Der erste Flieger mit israelischen Touristen landete just an dem Tag in Dubai, an dem Joe Biden die letzten Wahlmännerstimmen zusammen hatte, um zum neuen amerikanischen Präsidenten gewählt zu werden. Drei Stunden dauerte der Flug der Boeing 737 des Billigfliegers FlyDubai vom Ben-Gurion-Flughafen in Tel Aviv über die arabische Halbinsel bis Dubai. Noch bis Jahresende will die Fluglinie eine regelmäßige Verbindung zwischen den Vereinigten Arabischen Emiraten (VAE) und Israel einrichten. Das ist Teil der Vereinbarung, die Israels Ministerpräsident Benjamin Netanjahu und der Außenminister der Emirate, Abdullah bin Zayed, im September unterzeichneten. Dies ist eine kleine Sensation: Bislang wurden all jene ohne Umschweife abgewiesen, die mit israelischem Stempel im Pass versuchten, in arabische Staaten einzureisen – von Ägypten und Jordanien einmal abgesehen, die 1979 und 1994 Friedensverträge mit Israel abschlossen.

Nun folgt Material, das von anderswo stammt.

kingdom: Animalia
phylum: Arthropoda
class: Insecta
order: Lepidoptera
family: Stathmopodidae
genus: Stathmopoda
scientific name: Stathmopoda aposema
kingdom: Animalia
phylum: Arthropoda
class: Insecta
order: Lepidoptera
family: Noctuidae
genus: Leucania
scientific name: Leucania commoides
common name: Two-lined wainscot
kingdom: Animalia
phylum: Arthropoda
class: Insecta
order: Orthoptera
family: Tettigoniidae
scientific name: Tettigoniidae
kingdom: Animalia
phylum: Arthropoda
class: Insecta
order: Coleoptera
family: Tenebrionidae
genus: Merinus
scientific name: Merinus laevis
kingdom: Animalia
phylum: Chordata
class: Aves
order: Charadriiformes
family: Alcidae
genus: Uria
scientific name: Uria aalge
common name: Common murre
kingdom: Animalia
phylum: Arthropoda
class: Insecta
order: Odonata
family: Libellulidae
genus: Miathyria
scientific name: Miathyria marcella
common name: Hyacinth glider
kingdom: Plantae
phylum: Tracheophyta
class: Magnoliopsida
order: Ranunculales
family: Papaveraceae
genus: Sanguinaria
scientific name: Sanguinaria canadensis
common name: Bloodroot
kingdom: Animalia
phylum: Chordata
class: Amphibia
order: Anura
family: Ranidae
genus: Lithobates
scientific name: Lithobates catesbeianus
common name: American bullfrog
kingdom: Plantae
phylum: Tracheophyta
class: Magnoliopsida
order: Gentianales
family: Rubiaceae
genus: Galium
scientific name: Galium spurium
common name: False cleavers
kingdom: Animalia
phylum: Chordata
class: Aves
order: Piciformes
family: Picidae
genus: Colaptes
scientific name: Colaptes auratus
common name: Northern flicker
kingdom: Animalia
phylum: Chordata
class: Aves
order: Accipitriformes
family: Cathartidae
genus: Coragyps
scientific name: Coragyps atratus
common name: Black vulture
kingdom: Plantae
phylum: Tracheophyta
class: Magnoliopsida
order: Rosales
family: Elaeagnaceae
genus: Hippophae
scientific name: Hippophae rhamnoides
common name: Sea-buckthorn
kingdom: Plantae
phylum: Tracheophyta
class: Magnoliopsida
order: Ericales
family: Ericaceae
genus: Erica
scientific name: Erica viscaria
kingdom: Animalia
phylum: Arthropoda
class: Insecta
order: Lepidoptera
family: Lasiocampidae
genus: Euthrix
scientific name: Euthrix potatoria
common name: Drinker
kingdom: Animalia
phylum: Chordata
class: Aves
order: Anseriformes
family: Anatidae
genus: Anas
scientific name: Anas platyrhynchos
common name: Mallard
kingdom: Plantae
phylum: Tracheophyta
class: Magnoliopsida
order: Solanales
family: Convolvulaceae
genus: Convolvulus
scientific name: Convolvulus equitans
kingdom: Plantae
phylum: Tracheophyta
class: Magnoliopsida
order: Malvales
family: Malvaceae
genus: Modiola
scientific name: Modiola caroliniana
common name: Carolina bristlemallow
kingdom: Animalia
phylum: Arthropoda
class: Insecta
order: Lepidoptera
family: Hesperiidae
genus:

Bereits kurz nach Unterzeichnung der sogenannten Abraham Accords auf dem Südrasen des Weißen Hauses im Beisein von Donald Trump Mitte September flog ein israelisches Flugzeug mit Diplomaten und Geschäftsleuten an Bord direkt von Tel Aviv in die Vereinigten Arabischen Emirate. Saudi-Arabien hatte zuvor eingewilligt, dass Maschinen der staatlichen Fluglinie El Al das Territorium des Königreichs überfliegen dürfen. Das spart nicht nur Flugzeit, sondern gilt als stille Zustimmung der Führung um Kronprinz Mohammed bin Salman (MBS) zu den Abraham-Abkommen, die neben dem Vertrag zwischen den VAE und Israel auch eine nicht ganz so weitreichende Vereinbarung mit Bahrein beinhalten. Noch weigert sich der 85 Jahre alte König Salman, der von US-Präsident Donald Trump vorangetriebenen Normalisierung des Verhältnisses der arabischen Staaten mit Israel zuzustimmen. Ideologische Vorbehalte dagegen wie die Generation der von der Niederlage im Sechstagekrieg 1967 geprägten arabischen Politiker hat sein 1985 geborener Sohn, Kronprinz bin Salman, jedoch nicht mehr.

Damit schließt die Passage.